Strangely, code reuse is still a useful idea even when the code isn’t being reused.
Most code isn’t reused. Yet code reuse is still a popular idea. Why? Because when you design code to be reused you design code that is self contained. Code that makes sense on its own. Code that makes explicit anything it depends on.
Reusable code is readable code precisely because it doesn’t assume it knows about the world around it. So when you read it, you can ignore the world around it. That’s nice, even if you don’t actually reuse it.
So the next time some clairvoyant coder claims “this code will never be reused” tell them “we still plan on reading it”.
—-
You don't need OOP to follow code reuse. You just need to be formal about any outside needs. No sneaky hidden dependencies. But you can do that in functional or OO paradigms.
Inheritance is just one of many ways to get Polymorphism. Polymorphism only figures into this if you need to allow flow of control to both go into and come out of your module without allowing outside dependencies. You can use polymorphism to invert the dependency. The isolation this allows helps keep your code reusable.
Decomposition helps with reuse simply because it shrinks what would be reused. That is, how much you have to think about at once. Turn one big thing into three little things and you only have to think about (reuse) one of them at a time.
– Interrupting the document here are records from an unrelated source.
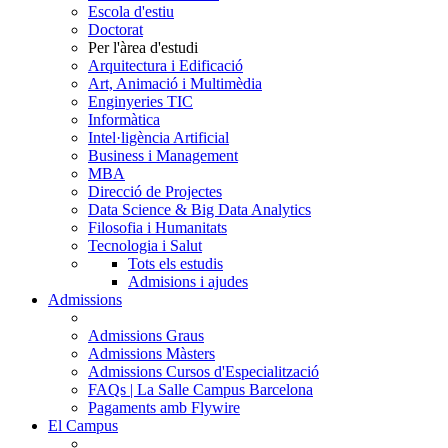
Escola d'estiu
Doctorat
Per l'àrea d'estudi
Arquitectura i Edificació
Art, Animació i Multimèdia
Enginyeries TIC
Informàtica
Intel·ligència Artificial
Business i Management
MBA
Direcció de Projectes
Data Science & Big Data Analytics
Filosofia i Humanitats
Tecnologia i Salut
Tots els estudis
Admisions i ajudes
Admissions
Admissions Graus
Admissions Màsters
Admissions Cursos d'Especialització
FAQs | La Salle Campus Barcelona
Pagaments amb Flywire
El Campus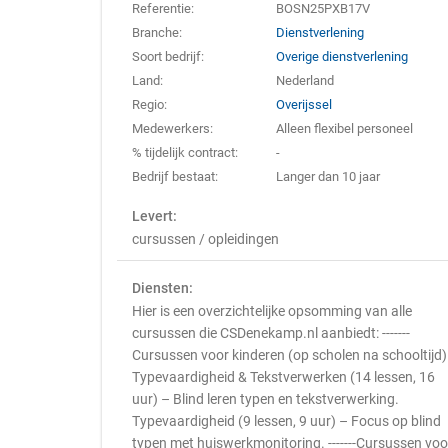
Referentie:
BOSN25PXB17V
Branche:
Dienstverlening
Soort bedrijf:
Overige dienstverlening
Land:
Nederland
Regio:
Overijssel
Medewerkers:
Alleen flexibel personeel
% tijdelijk contract:
-
Bedrijf bestaat:
Langer dan 10 jaar
Levert:
cursussen / opleidingen
Diensten:
Hier is een overzichtelijke opsomming van alle
cursussen die CSDenekamp.nl aanbiedt: -------
Cursussen voor kinderen (op scholen na schooltijd)
Typevaardigheid & Tekstverwerken (14 lessen, 16
uur) – Blind leren typen en tekstverwerking.
Typevaardigheid (9 lessen, 9 uur) – Focus op blind
typen met huiswerkmonitoring. -------Cursussen voo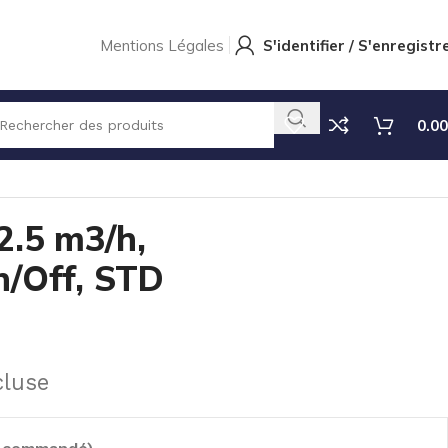
Mentions Légales
S'identifier / S'enregistr
0.00
 STD
 2.5 m3/h,
/Off, STD
cluse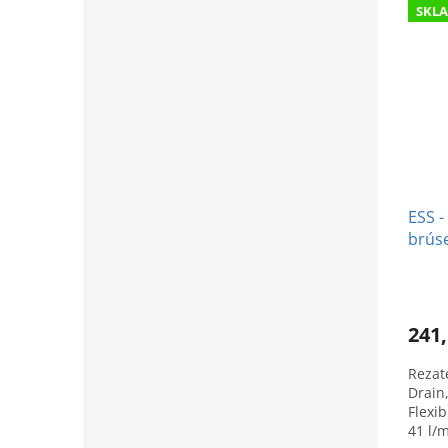
SKL
ESS -
brús
241,
Rezat
Drain
Flexi
41 l/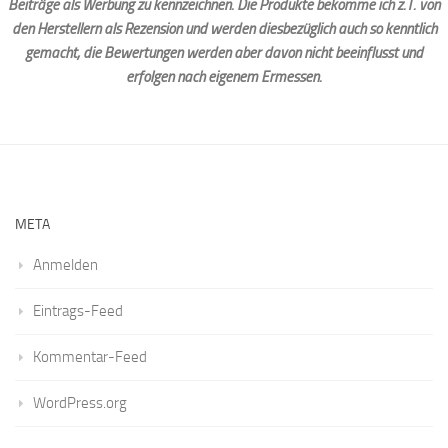
Beiträge als Werbung zu kennzeichnen. Die Produkte bekomme ich z.T. von
den Herstellern als Rezension und werden diesbezüglich auch so kenntlich
gemacht, die Bewertungen werden aber davon nicht beeinflusst und
erfolgen nach eigenem Ermessen.
META
Anmelden
Eintrags-Feed
Kommentar-Feed
WordPress.org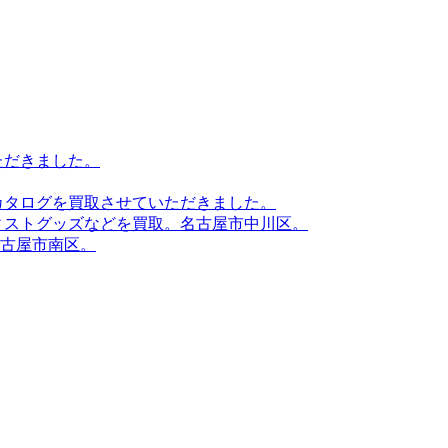
ただきました。
カタログを買取させていただきました。
ィストグッズなどを買取。名古屋市中川区。
古屋市南区。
Unit testing can be thought of as an example of reuse. I think of it more as a demonstration of how reuseable your code is. Reusable code tends to be testable code.
Really, the first reuse of code is when you read it. You run it in your head. Here is where a lot of time gets saved because code gets read far more often then it’s written. It’s very nice when what you have to read to understand code is small.
And of course if you’ve achieved reusable code it should be relatively easy to drop it into a new code base and make use of it. Doesn’t mean it’s ready to be in a 3rd party library. It just means the bloody stumps are at a minimum. This is nice, but not the point.
How reusability is achieved is far less important then that it is achieved. Whether you actually reuse it or not, we just want code that’s easy to read.